I think the infrastructure bonds -- I think the financing piece -- the -- the lack of -- or the, you know, the -- the limited access of local capital is -- is one of the hindrances in -- in Africa financing. So we're seeing bonds -- you mentioned them earlier, the financing that's occurring. I think the infrastructure bonds are something that would make a lot of sense.

I think there's a tremendous amount of opportunity to invest in long-term assets -- power plants, et cetera -- that -- that pension funds don't have the ability to do here but they could. You know, you -- you sit there and you go, they -- they view Africa as this huge risk but these same pension funds are the guys that just -- you mentioned Detroit.

So, I mean, it's all a factor of risk, you know, and -- and I think that's -- it's a dynamic that has to -- has to change. And I think there's a lot of long-term, high-return business on the financial side that if you -- if you have feet on the ground and you understand what's going on there's a lot of -- a lot of potential.

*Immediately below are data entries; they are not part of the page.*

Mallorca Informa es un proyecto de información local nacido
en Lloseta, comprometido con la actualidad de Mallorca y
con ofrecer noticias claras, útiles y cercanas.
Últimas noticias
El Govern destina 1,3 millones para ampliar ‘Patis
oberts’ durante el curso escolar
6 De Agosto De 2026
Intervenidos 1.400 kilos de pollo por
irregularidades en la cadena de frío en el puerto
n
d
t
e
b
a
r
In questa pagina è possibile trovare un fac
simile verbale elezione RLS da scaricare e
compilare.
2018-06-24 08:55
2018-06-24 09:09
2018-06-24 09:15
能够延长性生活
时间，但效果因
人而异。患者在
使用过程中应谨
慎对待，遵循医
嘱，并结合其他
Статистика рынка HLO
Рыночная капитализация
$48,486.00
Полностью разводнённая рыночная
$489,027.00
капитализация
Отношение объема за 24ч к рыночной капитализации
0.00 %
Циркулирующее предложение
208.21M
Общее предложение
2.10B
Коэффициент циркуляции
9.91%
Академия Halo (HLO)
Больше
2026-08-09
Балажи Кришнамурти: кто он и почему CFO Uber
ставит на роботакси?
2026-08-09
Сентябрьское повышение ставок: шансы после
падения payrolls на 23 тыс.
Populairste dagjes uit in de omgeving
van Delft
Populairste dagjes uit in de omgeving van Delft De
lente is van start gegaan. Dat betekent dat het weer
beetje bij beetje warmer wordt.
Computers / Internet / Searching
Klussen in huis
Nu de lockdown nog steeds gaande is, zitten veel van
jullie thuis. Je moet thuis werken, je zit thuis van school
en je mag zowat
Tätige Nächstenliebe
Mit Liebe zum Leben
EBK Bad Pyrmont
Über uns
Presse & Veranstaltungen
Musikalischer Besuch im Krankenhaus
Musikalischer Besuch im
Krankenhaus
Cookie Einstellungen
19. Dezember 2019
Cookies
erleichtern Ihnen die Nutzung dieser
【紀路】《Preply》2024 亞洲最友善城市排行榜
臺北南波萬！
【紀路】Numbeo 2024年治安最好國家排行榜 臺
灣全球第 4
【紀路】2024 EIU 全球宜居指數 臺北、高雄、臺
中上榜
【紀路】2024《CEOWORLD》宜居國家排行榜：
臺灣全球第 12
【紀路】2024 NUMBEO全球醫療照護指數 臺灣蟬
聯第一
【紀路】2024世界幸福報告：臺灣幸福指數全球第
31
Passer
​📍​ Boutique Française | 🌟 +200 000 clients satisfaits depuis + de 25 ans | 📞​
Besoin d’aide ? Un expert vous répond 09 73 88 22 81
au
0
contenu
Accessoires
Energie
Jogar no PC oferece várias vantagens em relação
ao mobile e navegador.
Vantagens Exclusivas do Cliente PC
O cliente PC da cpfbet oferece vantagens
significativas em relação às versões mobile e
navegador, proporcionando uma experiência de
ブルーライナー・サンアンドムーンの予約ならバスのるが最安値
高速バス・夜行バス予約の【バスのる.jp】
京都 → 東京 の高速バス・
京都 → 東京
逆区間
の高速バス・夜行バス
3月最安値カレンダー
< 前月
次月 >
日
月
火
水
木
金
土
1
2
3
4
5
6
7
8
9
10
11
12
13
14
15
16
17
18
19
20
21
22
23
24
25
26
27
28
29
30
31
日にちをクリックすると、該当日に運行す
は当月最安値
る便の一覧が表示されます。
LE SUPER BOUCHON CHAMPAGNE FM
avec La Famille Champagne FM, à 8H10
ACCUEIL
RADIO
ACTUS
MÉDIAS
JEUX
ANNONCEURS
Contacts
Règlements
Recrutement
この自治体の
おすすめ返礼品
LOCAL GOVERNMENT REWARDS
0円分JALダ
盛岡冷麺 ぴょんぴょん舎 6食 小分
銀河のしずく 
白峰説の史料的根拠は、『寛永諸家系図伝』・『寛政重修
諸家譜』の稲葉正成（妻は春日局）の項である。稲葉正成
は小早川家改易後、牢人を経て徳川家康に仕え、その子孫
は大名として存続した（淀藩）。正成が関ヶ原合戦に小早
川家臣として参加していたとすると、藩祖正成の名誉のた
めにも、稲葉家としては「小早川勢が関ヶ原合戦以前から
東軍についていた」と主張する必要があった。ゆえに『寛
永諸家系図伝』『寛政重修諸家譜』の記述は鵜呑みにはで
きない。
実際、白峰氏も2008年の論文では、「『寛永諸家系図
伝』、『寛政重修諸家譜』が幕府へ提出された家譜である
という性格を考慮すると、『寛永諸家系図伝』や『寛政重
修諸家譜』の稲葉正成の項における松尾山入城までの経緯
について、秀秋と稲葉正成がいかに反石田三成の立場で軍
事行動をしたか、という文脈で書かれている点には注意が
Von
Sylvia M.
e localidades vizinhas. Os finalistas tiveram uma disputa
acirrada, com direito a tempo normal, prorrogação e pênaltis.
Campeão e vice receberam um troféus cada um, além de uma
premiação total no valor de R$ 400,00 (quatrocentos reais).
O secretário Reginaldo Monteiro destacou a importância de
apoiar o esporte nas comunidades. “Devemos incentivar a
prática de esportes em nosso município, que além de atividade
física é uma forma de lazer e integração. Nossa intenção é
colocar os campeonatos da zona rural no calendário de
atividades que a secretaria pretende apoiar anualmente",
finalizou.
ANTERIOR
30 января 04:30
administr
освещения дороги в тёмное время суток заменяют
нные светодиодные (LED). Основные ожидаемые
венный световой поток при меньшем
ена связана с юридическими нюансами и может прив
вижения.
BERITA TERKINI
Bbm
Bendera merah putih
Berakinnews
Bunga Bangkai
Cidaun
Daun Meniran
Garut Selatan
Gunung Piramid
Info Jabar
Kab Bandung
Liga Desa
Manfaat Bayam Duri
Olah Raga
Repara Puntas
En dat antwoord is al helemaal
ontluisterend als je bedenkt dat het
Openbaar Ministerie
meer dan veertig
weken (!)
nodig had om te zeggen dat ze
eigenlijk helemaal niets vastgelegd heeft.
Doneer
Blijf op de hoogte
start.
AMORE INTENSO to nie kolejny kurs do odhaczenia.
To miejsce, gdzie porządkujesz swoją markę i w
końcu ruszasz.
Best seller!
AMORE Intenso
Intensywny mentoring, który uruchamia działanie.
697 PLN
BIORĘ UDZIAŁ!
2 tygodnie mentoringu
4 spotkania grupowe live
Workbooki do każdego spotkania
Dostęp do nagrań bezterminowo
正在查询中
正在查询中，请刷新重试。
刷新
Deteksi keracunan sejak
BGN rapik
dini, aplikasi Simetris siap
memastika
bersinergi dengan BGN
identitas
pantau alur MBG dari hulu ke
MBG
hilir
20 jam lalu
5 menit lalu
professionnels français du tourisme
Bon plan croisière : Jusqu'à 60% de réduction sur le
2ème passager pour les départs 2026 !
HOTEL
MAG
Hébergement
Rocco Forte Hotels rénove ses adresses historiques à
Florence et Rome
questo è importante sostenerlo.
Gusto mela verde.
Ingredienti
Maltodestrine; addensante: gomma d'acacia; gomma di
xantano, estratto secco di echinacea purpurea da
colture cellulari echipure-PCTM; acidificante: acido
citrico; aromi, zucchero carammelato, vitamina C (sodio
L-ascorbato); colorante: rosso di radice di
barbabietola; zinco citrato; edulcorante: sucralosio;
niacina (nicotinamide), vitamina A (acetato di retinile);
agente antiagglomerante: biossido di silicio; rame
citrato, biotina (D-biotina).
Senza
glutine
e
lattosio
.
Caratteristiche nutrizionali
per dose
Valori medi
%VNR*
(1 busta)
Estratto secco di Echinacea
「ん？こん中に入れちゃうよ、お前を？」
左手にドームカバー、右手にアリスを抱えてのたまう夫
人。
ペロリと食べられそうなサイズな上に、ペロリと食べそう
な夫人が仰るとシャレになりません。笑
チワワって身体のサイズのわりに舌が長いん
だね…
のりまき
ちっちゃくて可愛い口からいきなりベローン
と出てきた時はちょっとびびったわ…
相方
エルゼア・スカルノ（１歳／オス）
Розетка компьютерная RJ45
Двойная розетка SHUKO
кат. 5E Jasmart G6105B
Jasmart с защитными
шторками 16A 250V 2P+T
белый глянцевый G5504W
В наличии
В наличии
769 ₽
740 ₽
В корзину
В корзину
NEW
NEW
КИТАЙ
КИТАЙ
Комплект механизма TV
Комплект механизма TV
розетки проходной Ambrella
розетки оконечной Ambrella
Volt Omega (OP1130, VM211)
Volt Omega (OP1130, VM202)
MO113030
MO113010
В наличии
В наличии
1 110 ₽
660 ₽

And then to the off-grid piece, yes. Absolutely. There's no way that the off-grid people are going to get served by the grid. It's too expensive. And so there have to be off-grid solutions.

We're working on a number of them. It's biomass, one-to-five megawatt kind of mini grid solutions. We just announced and we're going to announce winners in two weeks in Legos (ph) with the U.S. African Development Fund a $2 million project for off-grid solutions around innovation -- small stuff that we're going to award $100,000 grants to.

So that's a big focus for us because it's a combination of those grids as well as the strengthening of the grid. And the key is to get power to the urban areas where the economy can flourish. It's not going to be trying to get it out to the villages, from the standpoint of the grid. It's just too expensive and doesn't...

KOTECHA: Ambassador Gips, you have any...

GIPS: Just two quick points. One, in terms of financing, too, if you actually look who the largest investor into Africa is, it's South Africa. And more and more, I think, what we're starting to see is African capital investing in Africa. So as people are looking at projects, partnering with African finance -- private sector African finance institutions is a great way to both get local knowledge and capability and find funding.

I want to make one other point, though, too, which is there's been a little bit of a theme that the government should do more here, and I'm -- now I can say this now that I'm out of government -- we all get the government we deserve. And if people care enough about Africa or care about EXEM (ph) playing a bigger role or care about OPEC playing a bigger role, you've got to speak up because Congress is not hearing that.

EXEM (ph) barely got reauthorized. It was a fight to the death. By the way, EXEM (ph) and OPEC are the only two organizations in the United States government that make money for the government, but they're almost shut down.

So this is, you know, this is an influential group. I hope you'll use some of your influence to say, one, that Africa matters and the U.S. government should play an important, proactive role in...

KOTECHA: That's a very good final comment.

Let me just mention one footnote on infrastructure bonds. To address that, African Development Bank has started an initiative called Africa50. They want to raise $10 billion for African money -- African songwealth (ph) funds and pension funds and the like -- to address the need of infrastructure, and they will be rated and they will issue bonds.

I am actually going to Nigeria to advise Africa Finance Corporation, which wants to get also in the capital markets, and their job is to finance infrastructure. So there will be institutions that will raise bonds for infrastructure, but individual bonds could be also raised, as has been mentioned -- typically the local markets, because otherwise foreign consumers (ph) tend to be rather large, although some deals might be done offshore.

Anyhow, very good question. I'll be delighted to talk to you more later about that if you wish.

I'd like to thank everyone for -- for having come to this session. I'd like to thank the speakers.

(APPLAUSE)

KOTECHA: Until next time, continue investing.

*Editor's Note: Capital flows to Africa were below $20 billion in 2000, not 2010.